Toxic Pharma: Fentanyl overdose deaths doubled in just one year

Saturday, January 28, 2017 by

The number of people killed by the painkiller fentanyl doubled in just a single year, according to a recent report from the FDA and the US Centers for Disease Control and Prevention (CDC).

Fentanyl overdose is believed to be responsible for the accidental death of singer-songwriter Prince in April 2016.

For the first time, the report used a more accurate method for calculating the individual drugs involved in overdose deaths. This method showed that in 2013, at least 1,905 people died from fentanyl overdose, representing six deaths per one million people.

Just one year later, the number killed by the drug was 4,200, or 13 deaths per one million people. That’s more than double the prior year’s numbers.

Individual drugs finally tracked

The new report sought to correct a deficiency in the way that the United States has historically tracked drug-related deaths. Traditionally, coroners and medical examiners place codes on death certificates to indicate what types of drugs were involved. But these codes indicate categories, not individual drugs. Thus, both oxycodone and morphine are noted by the code for “natural and semisynthetic opioid analgesics.”

For the new report, the researchers analyzed the text of death certificates issued between 2010 and 2014, including written comments. This allowed a comparison down to the level of specific drugs.

The researchers found that in 2010 and 2011, oxycodone was the most lethal drug in the United States. From 2012 to 2014, it was overtaken by heroin. Cocaine moved back and forth between second and third place throughout the study period.

_What you need to do:_
- A) Rewrite the passage of the fentanyl report starting at "Saturday, January 28, 2017" and ending at "prior year’s numbers.", swapping "painkiller" for "opioid".
- B) According to the fentanyl report, which drug was the most lethal in the United States in 2010 and 2011?

_Supplied records:_
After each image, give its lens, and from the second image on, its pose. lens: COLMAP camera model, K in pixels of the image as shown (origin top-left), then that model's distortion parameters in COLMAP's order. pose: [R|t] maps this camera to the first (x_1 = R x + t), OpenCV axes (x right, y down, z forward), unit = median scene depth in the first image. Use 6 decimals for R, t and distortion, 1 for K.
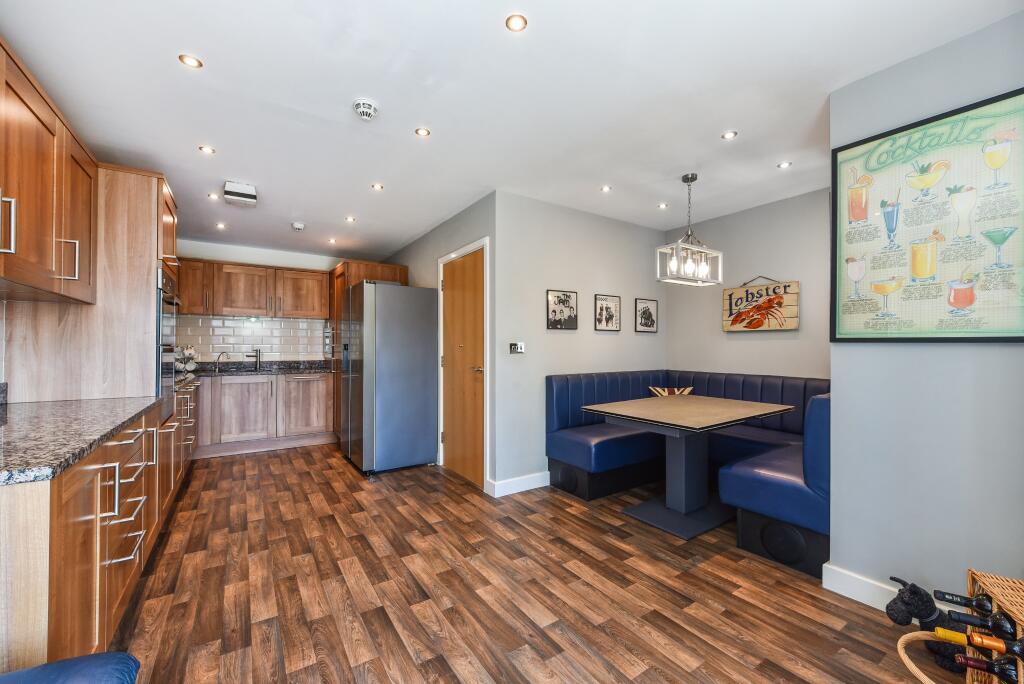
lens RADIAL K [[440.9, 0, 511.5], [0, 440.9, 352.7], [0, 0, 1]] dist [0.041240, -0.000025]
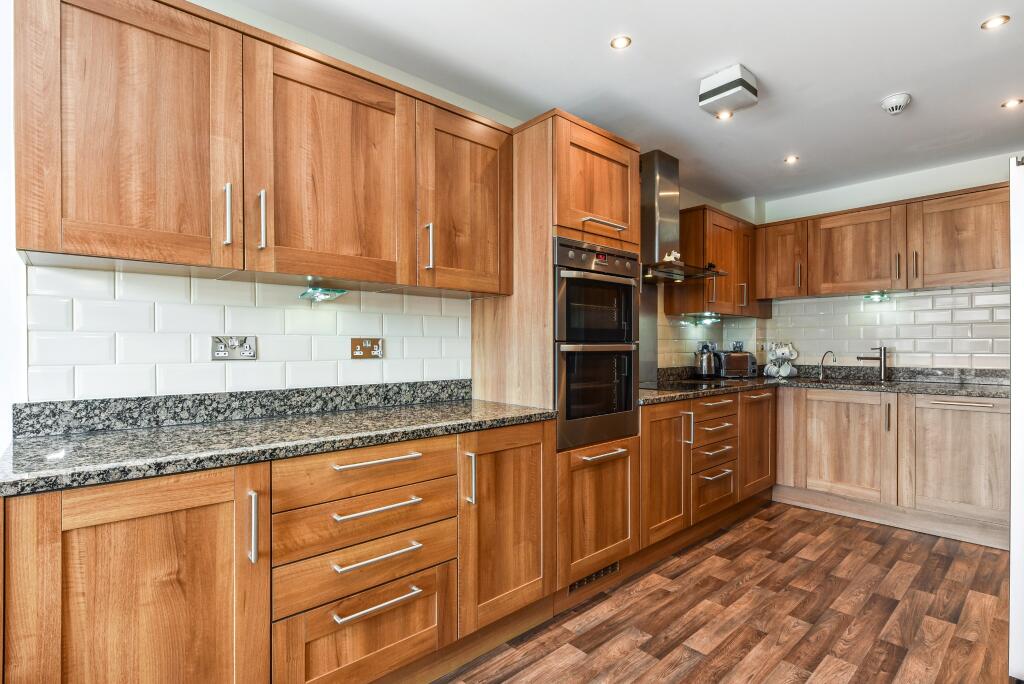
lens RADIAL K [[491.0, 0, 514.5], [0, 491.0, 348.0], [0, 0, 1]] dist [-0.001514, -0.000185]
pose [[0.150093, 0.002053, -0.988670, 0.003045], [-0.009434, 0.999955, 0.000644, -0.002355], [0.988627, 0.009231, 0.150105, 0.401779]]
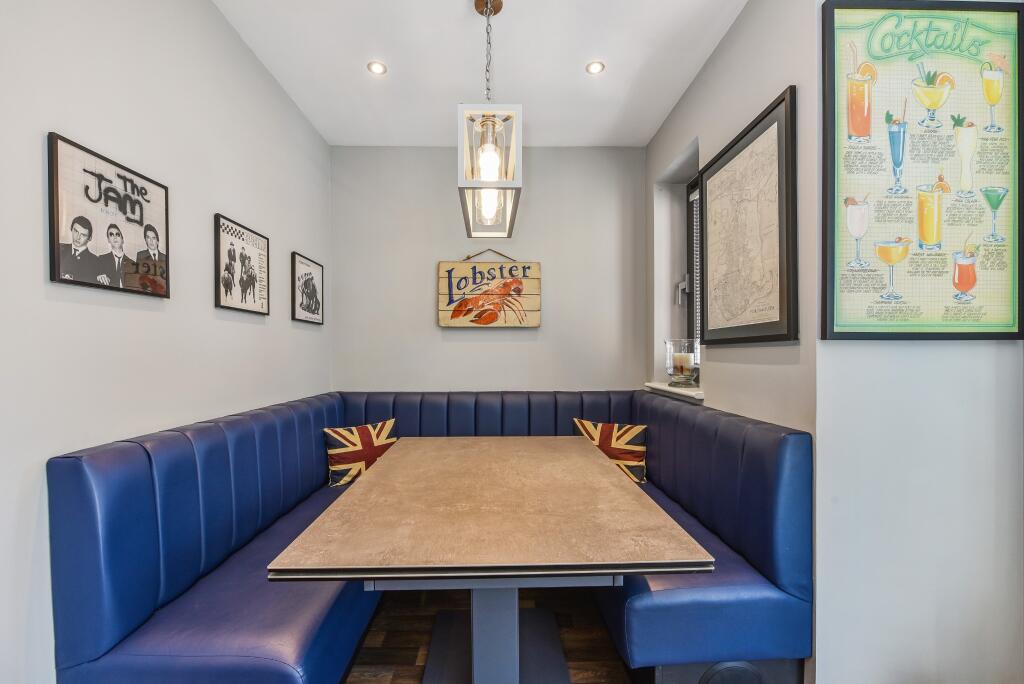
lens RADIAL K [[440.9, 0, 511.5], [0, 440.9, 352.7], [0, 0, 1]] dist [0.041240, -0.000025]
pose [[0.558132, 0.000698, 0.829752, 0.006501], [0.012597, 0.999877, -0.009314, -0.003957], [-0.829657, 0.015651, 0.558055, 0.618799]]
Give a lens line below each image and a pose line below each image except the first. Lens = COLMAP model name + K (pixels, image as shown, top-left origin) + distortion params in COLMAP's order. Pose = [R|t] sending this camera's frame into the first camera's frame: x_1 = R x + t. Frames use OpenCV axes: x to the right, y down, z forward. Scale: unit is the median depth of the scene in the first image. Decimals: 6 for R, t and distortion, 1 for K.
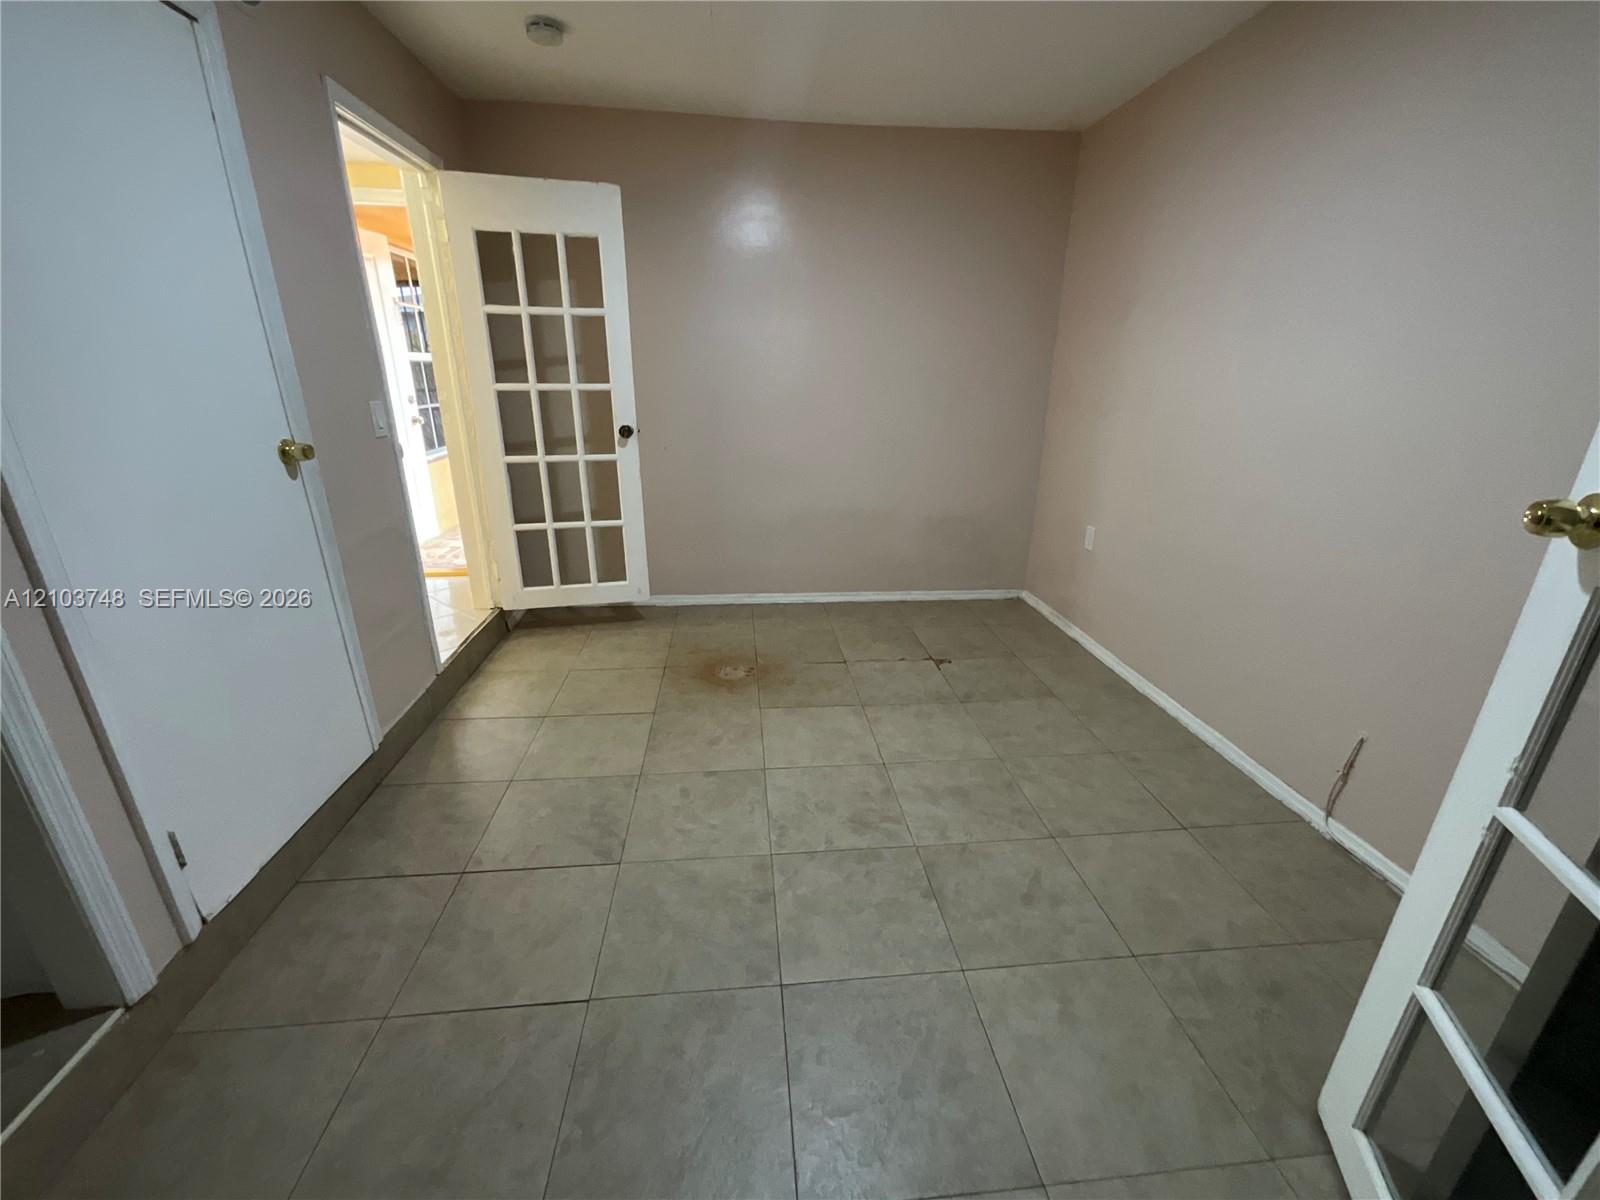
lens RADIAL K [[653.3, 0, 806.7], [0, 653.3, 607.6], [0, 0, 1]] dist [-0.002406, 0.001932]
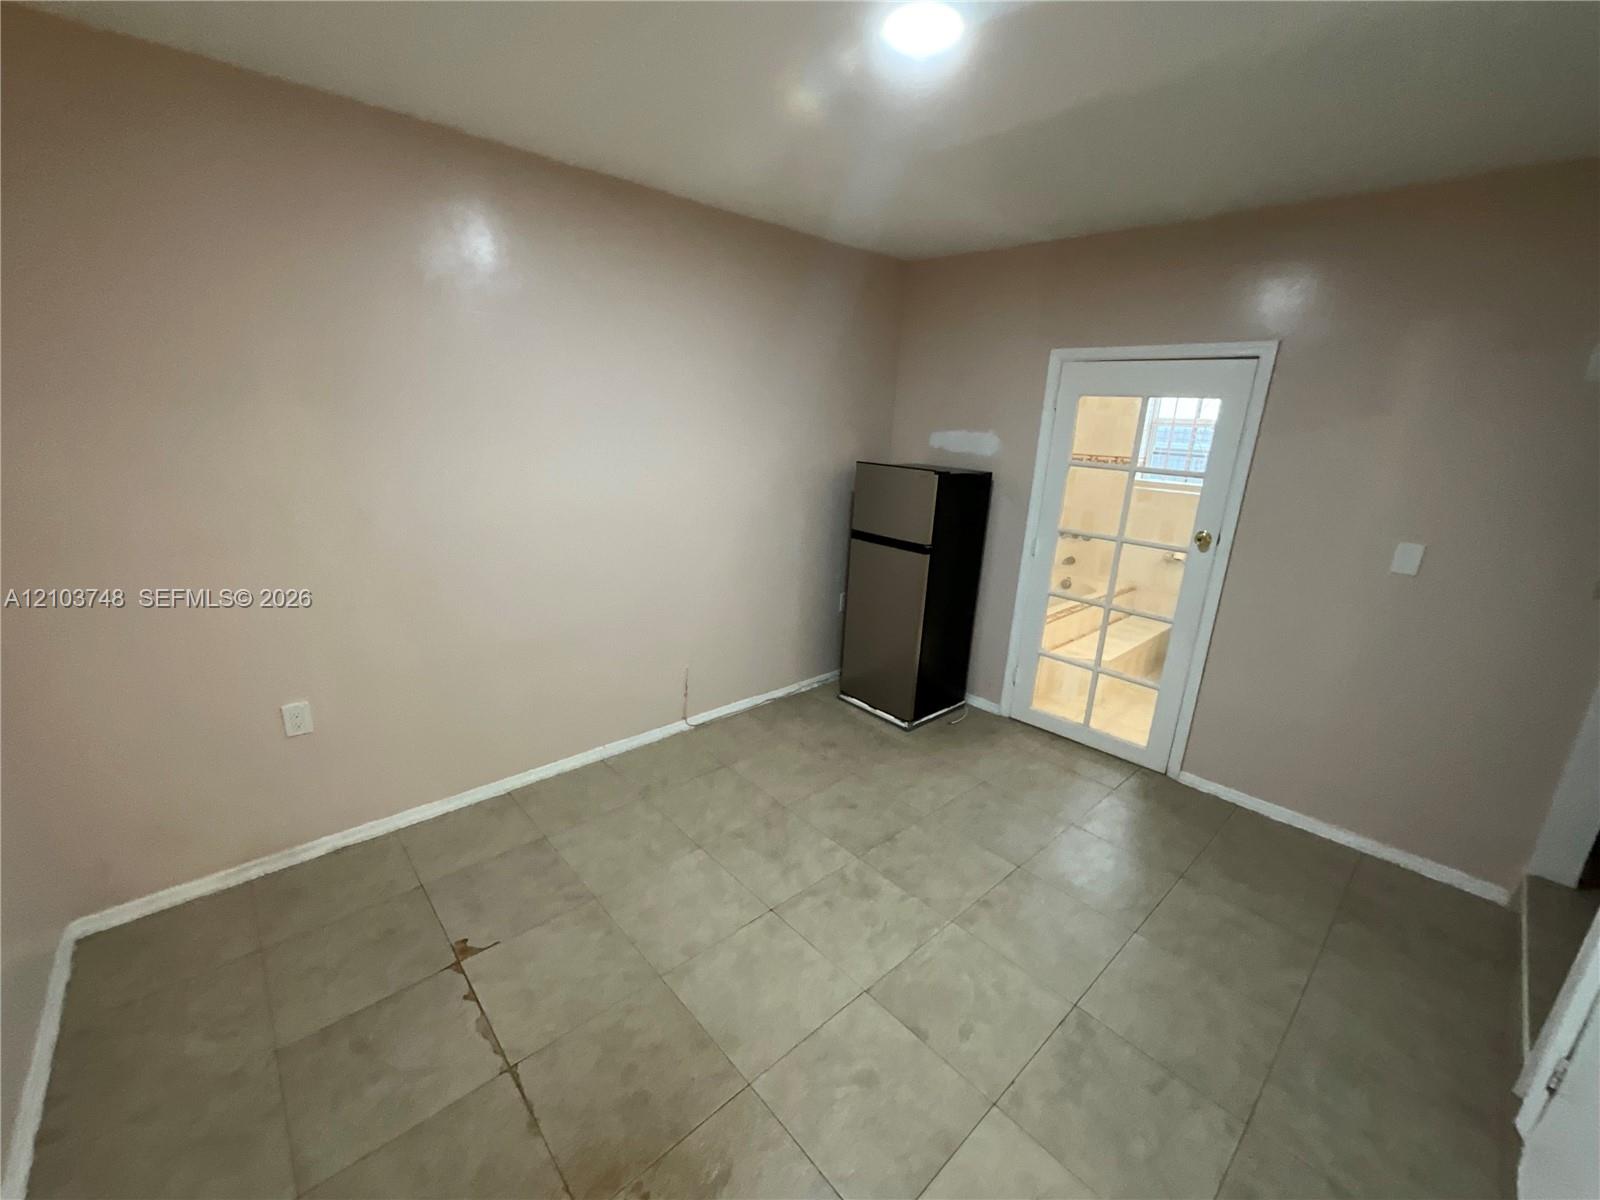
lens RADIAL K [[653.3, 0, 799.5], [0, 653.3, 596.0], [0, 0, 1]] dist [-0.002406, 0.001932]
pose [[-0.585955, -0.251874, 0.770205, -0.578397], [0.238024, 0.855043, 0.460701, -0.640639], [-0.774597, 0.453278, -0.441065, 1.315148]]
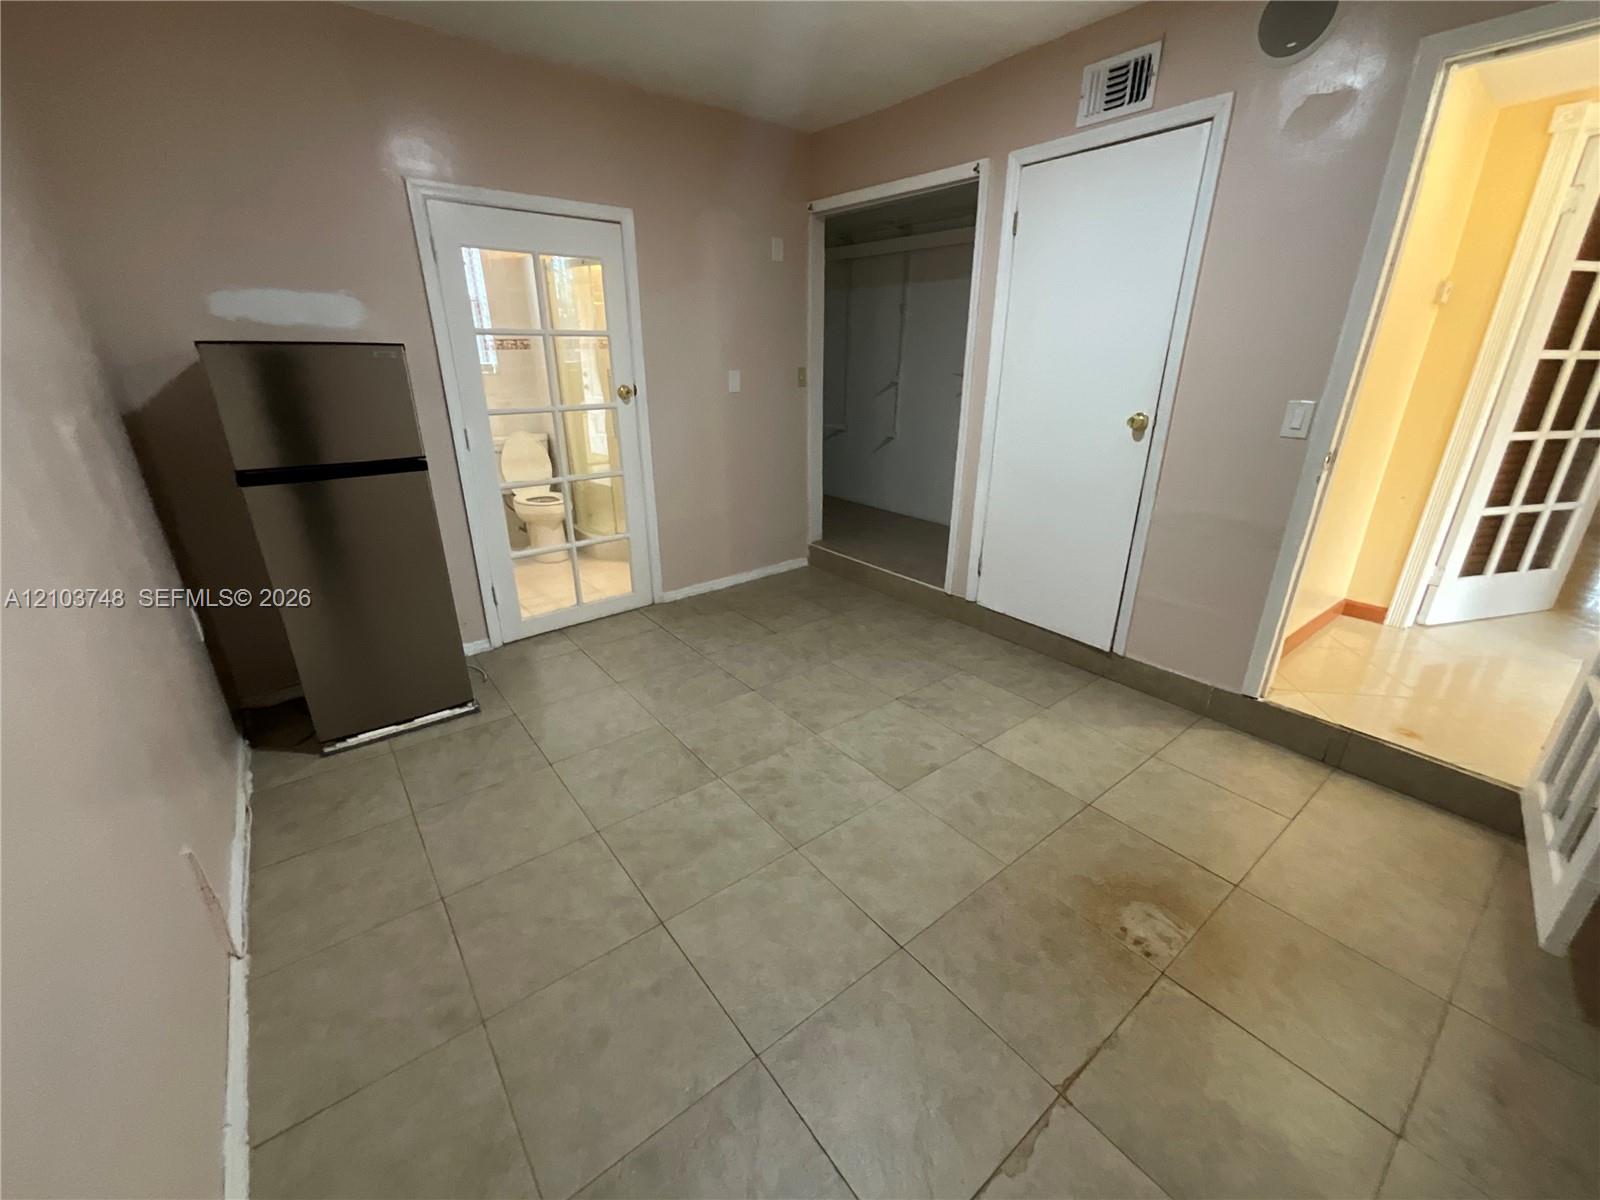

_Solutions to each task:_
- A)
Saturday, January 28, 2017 by

The number of people killed by the opioid fentanyl doubled in just a single year, according to a recent report from the FDA and the US Centers for Disease Control and Prevention (CDC).

Fentanyl overdose is believed to be responsible for the accidental death of singer-songwriter Prince in April 2016.

For the first time, the report used a more accurate method for calculating the individual drugs involved in overdose deaths. This method showed that in 2013, at least 1,905 people died from fentanyl overdose, representing six deaths per one million people.

Just one year later, the number killed by the drug was 4,200, or 13 deaths per one million people. That’s more than double the prior year’s numbers.

- B) Oxycodone